The latest in this developing drone menagerie appears to represent the next stage of evolution, a sophisticated miniature drone modeled after a bat that developers are simply calling Bat Bot. As featured by Popular Mechanics:
Bat Bot is nothing short of an engineering marvel. It weighs in at only 3.3 ounces—about as heavy of two golf balls. With a silicone membrane stretched over its carbon-fiber skeleton, a head crammed with an on-board computer and sensors, and five micro-sized motors strung along its backbone, Bat Bot is capable of autonomous, flapping flight. Designed by trio of roboticists led by Soon-Jo Chung at Caltech, it was unveiled today in the journal Science Robotics.
The designers had to overcome the many technical challenges of replicating what they say is one of the most sophisticated flight structures in all of mammalian nature. They had to create their drone to somehow compete with the 40 joints possessed by a real bat as well as its unique wing attributes. In the end, they settled upon 9 key joint mechanisms and a membrane for the wings that provides the needed flexibility.

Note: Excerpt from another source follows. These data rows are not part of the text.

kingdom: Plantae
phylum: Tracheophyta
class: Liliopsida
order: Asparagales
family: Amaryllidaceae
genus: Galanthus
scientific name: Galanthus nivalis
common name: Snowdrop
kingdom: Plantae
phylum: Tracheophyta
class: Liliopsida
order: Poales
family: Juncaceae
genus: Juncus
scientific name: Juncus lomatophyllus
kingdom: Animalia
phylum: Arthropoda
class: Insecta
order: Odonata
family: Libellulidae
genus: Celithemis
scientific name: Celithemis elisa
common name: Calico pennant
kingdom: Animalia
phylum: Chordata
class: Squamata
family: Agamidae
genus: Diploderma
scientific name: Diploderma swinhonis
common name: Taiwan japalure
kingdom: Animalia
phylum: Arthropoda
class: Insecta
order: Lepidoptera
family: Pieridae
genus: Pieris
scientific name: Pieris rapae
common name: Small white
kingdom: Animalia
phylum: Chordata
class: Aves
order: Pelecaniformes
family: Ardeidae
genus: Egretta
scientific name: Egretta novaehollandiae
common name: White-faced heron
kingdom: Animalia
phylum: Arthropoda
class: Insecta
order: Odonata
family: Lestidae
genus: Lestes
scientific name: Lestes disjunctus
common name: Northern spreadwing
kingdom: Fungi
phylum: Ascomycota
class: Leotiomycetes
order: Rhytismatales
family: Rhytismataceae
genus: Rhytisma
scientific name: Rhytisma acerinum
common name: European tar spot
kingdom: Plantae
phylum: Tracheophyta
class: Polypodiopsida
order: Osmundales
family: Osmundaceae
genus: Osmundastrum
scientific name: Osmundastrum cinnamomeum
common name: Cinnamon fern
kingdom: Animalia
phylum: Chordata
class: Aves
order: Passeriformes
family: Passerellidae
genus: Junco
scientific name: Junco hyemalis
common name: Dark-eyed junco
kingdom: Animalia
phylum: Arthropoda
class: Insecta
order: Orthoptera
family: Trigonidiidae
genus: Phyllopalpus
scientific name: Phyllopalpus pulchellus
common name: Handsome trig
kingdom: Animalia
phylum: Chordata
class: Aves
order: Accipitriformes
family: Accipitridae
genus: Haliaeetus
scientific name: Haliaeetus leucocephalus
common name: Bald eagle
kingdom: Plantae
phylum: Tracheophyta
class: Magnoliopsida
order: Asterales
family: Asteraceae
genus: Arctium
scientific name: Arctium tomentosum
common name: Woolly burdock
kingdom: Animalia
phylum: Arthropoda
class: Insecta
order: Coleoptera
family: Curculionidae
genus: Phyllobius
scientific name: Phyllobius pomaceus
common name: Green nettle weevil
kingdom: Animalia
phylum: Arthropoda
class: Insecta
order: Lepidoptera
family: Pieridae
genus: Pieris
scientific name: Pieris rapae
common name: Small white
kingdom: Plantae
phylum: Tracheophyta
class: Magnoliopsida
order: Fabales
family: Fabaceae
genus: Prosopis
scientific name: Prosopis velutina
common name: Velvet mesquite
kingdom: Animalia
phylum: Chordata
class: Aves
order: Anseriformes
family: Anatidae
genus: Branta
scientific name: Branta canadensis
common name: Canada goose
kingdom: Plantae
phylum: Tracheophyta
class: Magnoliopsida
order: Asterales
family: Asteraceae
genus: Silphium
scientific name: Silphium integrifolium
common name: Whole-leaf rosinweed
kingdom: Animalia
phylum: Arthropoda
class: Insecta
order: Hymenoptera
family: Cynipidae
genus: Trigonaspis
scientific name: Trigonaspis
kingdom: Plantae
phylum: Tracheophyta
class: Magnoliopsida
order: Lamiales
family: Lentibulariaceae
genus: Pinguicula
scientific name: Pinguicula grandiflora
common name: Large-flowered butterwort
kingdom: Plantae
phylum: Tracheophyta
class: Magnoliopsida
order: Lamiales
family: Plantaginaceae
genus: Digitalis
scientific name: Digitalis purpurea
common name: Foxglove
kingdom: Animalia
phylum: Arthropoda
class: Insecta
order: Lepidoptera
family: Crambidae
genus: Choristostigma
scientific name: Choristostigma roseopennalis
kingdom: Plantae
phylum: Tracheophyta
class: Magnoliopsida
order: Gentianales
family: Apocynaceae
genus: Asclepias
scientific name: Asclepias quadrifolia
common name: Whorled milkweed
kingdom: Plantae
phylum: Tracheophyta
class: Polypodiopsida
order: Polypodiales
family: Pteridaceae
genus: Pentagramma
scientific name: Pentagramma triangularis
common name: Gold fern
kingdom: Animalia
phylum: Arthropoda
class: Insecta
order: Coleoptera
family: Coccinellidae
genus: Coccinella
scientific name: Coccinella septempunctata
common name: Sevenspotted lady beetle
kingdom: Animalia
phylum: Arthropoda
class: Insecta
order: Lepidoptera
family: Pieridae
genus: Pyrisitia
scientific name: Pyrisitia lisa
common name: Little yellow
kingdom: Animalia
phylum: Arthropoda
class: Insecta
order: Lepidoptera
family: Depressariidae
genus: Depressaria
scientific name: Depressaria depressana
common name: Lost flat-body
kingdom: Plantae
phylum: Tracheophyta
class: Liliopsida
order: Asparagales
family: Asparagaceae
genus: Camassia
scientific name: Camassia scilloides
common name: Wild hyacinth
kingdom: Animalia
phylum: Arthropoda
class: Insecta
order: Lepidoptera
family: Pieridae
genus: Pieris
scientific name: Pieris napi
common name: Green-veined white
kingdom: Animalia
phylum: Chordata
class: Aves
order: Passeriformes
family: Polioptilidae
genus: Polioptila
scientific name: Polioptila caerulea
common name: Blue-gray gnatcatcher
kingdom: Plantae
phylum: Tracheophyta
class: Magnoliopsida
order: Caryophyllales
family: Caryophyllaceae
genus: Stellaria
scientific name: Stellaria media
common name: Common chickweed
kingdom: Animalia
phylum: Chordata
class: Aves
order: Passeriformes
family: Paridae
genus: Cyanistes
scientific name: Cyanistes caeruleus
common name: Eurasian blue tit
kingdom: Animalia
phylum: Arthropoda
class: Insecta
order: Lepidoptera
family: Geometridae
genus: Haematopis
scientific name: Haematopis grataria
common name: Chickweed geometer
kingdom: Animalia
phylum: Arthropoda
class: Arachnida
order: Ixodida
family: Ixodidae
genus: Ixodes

But the real clincher is that this particular drone is not even remote controlled; it has been infused with sensors and an onboard computer system that allows it to fly autonomously, while its inherent design gives it the benefit of flying in complete silence vs. the typical quadcopter drone, for example, which possesses spinning blades.
The following videos show off the life-like capabilities of Bat Bot in action:
Popular Science notes that Bat Bot could be essential for safety and stealth around humans. They provide the example of a construction site to offer a real-world example:
future incarnations of Bat Bot could fly about new building sites mid-construction, perching on beams to snap photos, or to spy mistakes or other structural flaws. If one bumps into a construction worker, no problem.
While this certainly could be a legitimate use, it is a much more disturbing scenario to envision how the military surveillance complex will wind up using this technology. In fact, they have given us a preview to this potential future in the Air Force video below. As drone expert, P.W. Singer stated, “The miniaturization of drones is where it really gets interesting. You can use these things anywhere, put them anyplace, and the target will never even know they’re being watched.”